* _Tarefas_
1. Indique se cada afirmação abaixo está de acordo com o texto sobre a Mocha Mousse, respondendo sim ou não e citando literalmente as palavras do texto que decidem a questão: (a) a cor do ano estimula o consumismo; (b) o marrom é apenas uma tendência estética; (c) o marrom é associado ao solo que alimenta as florestas.
2. No texto sobre a Mocha Mousse, o que vem à cabeça de quem escreve ao olhar para essa cor?
3. Por favor, escreva a continuação do texto sobre a Mocha Mousse a partir da última frase apresentada.

* _Texto do documento_
════

Ela afirma que a cor é "sofisticada e exuberante, mas também um clássico despretensioso", ampliando nossa percepção sobre os tons de marrom e elevando-os de humildes e fundamentados a aspiracionais e luxuosos.
Marrom de crise climática
Gosto é pessoal e cada um tem o seu. À lista de adjetivos etéreos da empresa e, convenhamos, sem o menor sentido prático, ouso acrescentar o que me vem à cabeça quando olho para a Mocha Mousse: a hecatombe climática.
Essa história de cor do ano nada mais é do que fermento para o consumismo desenfreado que está entre as principais razões da emergência do clima.
O marrom é muito mais do que uma tendência estética para inundar vitrines reais e virtuais e promover vendas de produtos descartáveis.
Carrega o peso simbólico da terra, dos caules e raízes das árvores, dos dejetos de seres vivos. Conecta à natureza e à estabilidade, e também serve como um alerta das consequências devastadoras que o capitalismo desenfreado e a busca incessante por lucro impõem ao meio ambiente.
O marrom é a cor do solo que alimenta as florestas, mas também o tom das árvores queimadas pela expansão agrícola e do terreno devastado pela mineração insustentável.É a sombra da terra ressequida pelas mudanças climáticas, provocadas pelo consumo desenfreado e pelo descarte rápido de bens que o próprio sistema incentiva.

════

* _Informações fornecidas_
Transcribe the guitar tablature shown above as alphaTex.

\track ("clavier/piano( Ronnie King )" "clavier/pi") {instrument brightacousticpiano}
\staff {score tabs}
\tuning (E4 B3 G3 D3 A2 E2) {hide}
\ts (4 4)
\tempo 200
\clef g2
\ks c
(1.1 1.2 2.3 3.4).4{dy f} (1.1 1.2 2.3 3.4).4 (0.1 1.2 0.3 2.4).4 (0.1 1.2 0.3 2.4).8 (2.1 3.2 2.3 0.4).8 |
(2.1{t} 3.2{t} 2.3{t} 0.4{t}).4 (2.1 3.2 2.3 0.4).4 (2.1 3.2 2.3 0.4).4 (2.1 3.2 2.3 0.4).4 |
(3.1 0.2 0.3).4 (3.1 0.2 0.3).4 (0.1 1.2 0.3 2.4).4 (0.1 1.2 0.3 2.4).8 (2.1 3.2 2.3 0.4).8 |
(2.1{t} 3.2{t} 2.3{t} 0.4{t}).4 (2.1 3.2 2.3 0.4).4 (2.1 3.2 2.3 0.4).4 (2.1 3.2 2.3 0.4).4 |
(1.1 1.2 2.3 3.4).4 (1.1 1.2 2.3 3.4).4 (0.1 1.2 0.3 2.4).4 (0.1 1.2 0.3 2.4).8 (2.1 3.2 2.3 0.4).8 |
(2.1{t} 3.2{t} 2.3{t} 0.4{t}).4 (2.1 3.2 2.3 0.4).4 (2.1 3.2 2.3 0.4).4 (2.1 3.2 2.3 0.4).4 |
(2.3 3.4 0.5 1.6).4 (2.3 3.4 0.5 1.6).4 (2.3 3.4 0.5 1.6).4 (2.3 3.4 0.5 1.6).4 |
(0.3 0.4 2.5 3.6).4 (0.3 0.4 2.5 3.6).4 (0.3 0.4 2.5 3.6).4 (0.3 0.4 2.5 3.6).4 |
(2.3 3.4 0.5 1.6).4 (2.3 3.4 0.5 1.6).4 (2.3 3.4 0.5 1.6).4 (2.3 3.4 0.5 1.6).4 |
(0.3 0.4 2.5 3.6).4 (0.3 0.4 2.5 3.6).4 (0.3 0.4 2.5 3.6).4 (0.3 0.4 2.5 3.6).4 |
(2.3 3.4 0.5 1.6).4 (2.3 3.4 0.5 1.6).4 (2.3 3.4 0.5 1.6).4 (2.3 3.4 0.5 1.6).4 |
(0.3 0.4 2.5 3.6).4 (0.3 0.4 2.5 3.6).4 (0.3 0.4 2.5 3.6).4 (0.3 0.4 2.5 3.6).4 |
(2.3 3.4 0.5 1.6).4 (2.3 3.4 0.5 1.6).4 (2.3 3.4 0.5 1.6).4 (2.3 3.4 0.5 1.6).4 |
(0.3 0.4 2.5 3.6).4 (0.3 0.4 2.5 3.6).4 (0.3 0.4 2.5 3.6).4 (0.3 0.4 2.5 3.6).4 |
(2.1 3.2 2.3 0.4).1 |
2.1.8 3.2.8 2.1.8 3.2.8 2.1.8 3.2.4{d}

════

* _Respostas dadas_
1.
(a) Sim: "Essa história de cor do ano nada mais é do que fermento para o consumismo desenfreado".
(b) Não: "O marrom é muito mais do que uma tendência estética".
(c) Sim: "O marrom é a cor do solo que alimenta as florestas".

2. A hecatombe climática.

3.
Cada coleção de moda - uma das várias indústrias que se esparrama na armadilha da cor do ano - inspirada nessa tonalidade pode ser um tributo ao planeta ou mais uma folha caída em um outono interminável de exploração.
Assim como as raízes das árvores sustentam florestas inteiras, o marrom nos convida a refletir sobre os alicerces de nossa relação com o consumo e a natureza. Será que estamos utilizando essa cor para reconectar-nos às nossas origens ou apenas pintando com tons neutros o impacto de uma máquina que transforma recursos naturais em moda descartável?
Com a emergência climática, o marrom emerge como um apelo para que escutemos o grito da terra. É um lembrete visual e visceral de que o planeta não pode continuar sustentando o ritmo desenfreado da obsolescência planejada e imaginada. Afinal, o solo pode regenerar, mas precisa de tempo e cuidado — algo que o capitalismo raramente concede.
Em 2025, o marrom nos desafia a olhar além do estético. Ele nos chama a transformar não apenas as tendências de moda, mas o próprio sistema que converte a terra em mercadoria, em busca de um equilíbrio onde a beleza natural e a sustentabilidade caminhem de mãos dadas.
As armadilhas da cor do ano
A iniciativa da Cor do Ano pela Pantone teve início em 1999, quando a empresa, mundialmente reconhecida por seu sistema de padronização de cores, decidiu criar um programa que refletisse as tendências culturais, sociais e econômicas do momento.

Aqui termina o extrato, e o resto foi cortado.